**What to work on:**
Write the next part of the mirror-polishing excerpt, starting after its last sentence.

**Document excerpt:**
#####
It's here that the Mirror Lab's tower comes into play. At its peak, mounted to the same scaffolding I just stood on, is a suite of lasers and interferometers that act like a tape measure for those sub-micron imperfections. The measuring process is so sensitive, the mirror has to sit on a pneumatic system to decouple it from the building's movement. "There's vibrations from the football stadium, traffic on adjacent streets, helicopters on their way to the hospital," Martin says. "You can't feel them standing here, but the measurements are very sensitive."

The sensors in the test tower create a contour map of the mirror's surface. Feed that map into the polishing machines, and they'll remove all the mirror's high spots. But not all at once. For more than a year, the mirror will move back and forth between the test tower and the polishing stations, until it's been smoothed within a millionth-of-an-inch of its life.
#####
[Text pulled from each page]
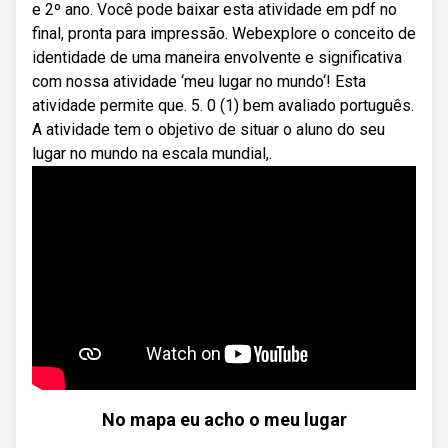
e 2º ano. Você pode baixar esta atividade em pdf no
final, pronta para impressão. Webexplore o conceito de
identidade de uma maneira envolvente e significativa
com nossa atividade ‘meu lugar no mundo‘! Esta
atividade permite que. 5. 0 (1) bem avaliado português.
A atividade tem o objetivo de situar o aluno do seu
lugar no mundo na escala mundial,.
No mapa eu acho o meu lugar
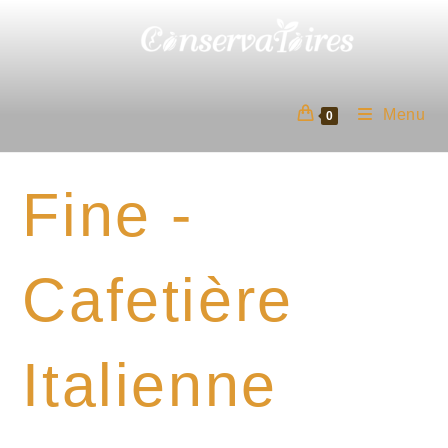
Skip
to
content
Menu
0
Fine -
Cafetière
Italienne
#####
**Task answer:**
Only then is a mirror permitted to depart the lab. The first of GMT's segments left the facility in September, to make room for its incoming siblings. Today, it sits in a temporary storage facility near Tucson International Airport, awaiting shipment to the Atacama desert, where a 100-nanometer-thin coating of aluminum will complete its long transformation from a 20-ton heap of glass chunks into a cosmos-combing reflective surface.

"You know, you could argue that we don't even make mirrors here," Martin says. "All we make are big pieces of glass."